Saved data entries:
========================================
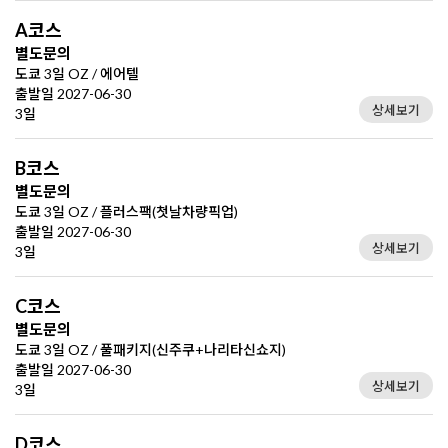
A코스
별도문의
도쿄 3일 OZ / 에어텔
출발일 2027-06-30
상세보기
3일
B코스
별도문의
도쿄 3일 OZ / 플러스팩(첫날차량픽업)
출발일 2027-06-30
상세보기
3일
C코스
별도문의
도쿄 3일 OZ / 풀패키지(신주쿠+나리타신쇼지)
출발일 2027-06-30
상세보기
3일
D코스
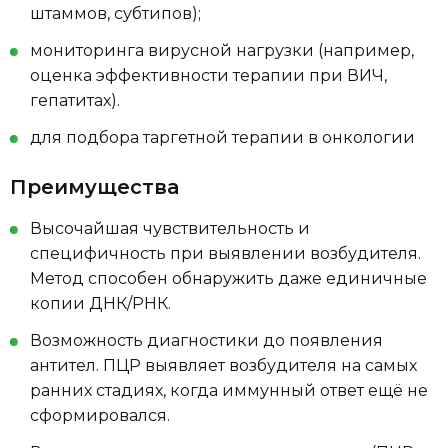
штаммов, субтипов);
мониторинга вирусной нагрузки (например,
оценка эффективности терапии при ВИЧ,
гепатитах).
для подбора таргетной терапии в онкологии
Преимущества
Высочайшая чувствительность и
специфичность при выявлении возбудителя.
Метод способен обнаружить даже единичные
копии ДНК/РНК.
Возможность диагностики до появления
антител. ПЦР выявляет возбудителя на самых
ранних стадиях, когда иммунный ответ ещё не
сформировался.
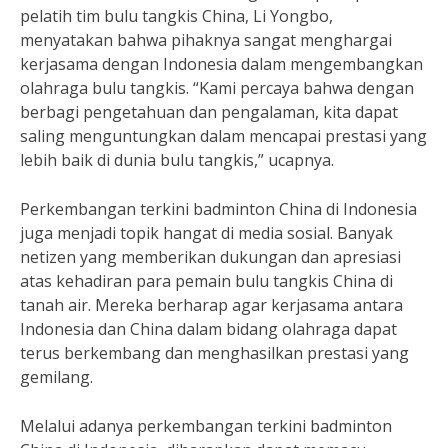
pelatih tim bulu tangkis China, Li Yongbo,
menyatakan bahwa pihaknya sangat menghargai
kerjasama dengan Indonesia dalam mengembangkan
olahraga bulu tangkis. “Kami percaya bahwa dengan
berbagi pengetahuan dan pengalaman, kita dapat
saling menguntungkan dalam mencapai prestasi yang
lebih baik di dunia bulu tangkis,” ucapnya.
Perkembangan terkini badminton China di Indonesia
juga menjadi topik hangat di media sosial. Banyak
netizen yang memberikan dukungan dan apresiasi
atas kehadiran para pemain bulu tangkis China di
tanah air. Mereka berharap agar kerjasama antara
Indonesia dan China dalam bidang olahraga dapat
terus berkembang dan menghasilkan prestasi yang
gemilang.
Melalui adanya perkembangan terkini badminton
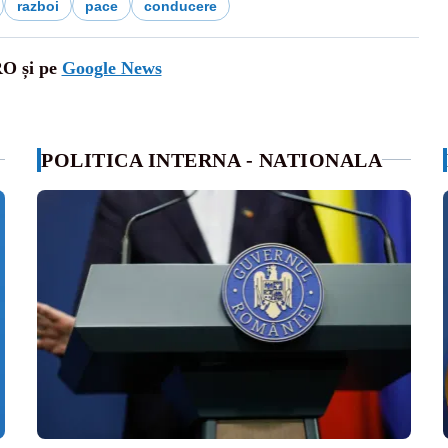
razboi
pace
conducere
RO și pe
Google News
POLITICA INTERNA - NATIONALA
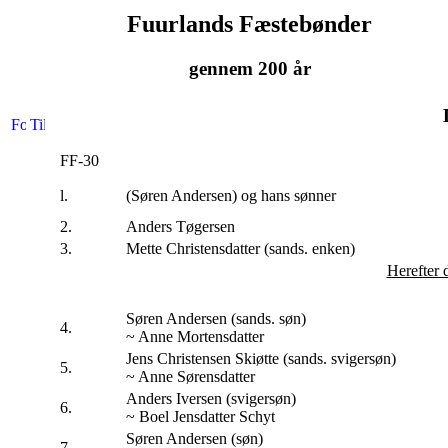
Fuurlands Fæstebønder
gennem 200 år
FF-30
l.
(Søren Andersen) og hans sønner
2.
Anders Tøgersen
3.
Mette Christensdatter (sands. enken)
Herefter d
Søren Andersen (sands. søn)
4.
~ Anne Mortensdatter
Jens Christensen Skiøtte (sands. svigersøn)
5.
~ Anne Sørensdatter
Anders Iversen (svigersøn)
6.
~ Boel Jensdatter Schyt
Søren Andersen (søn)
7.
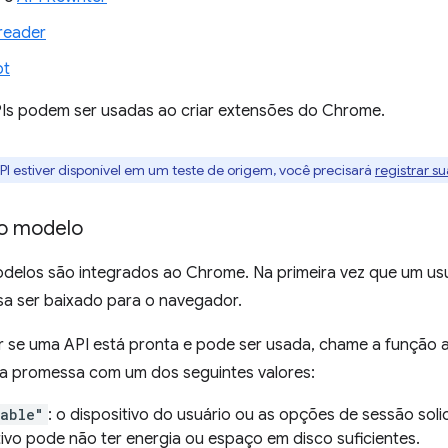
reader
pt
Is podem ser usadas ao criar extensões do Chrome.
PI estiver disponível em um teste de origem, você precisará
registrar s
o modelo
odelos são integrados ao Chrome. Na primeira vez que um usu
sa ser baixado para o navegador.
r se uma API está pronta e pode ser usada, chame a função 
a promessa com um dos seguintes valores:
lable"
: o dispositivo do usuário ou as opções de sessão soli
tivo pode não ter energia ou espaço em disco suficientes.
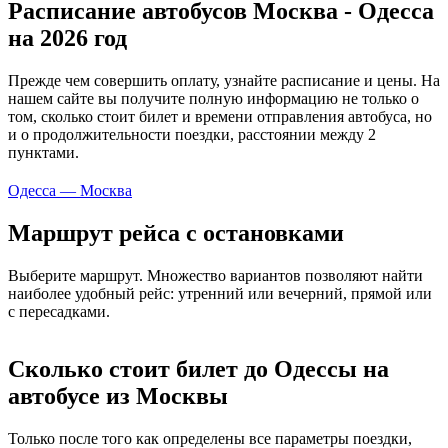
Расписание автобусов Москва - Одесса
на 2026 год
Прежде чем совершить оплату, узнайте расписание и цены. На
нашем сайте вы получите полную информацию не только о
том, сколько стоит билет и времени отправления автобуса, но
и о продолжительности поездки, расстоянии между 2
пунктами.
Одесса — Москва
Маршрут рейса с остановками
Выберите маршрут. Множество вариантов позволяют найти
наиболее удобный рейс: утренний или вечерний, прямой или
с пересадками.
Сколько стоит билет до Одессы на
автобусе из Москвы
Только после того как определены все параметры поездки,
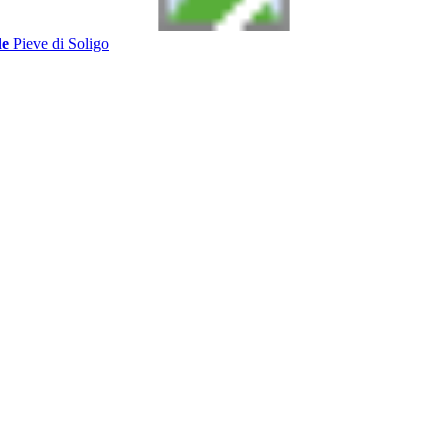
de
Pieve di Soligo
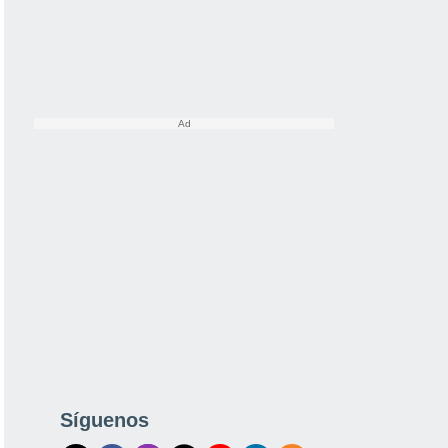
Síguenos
========================================
■ Goal of the exercise: Copy all the lines above that hold the string "поездки".

■ Written answer:
и о продолжительности поездки, расстоянии между 2
Только после того как определены все параметры поездки,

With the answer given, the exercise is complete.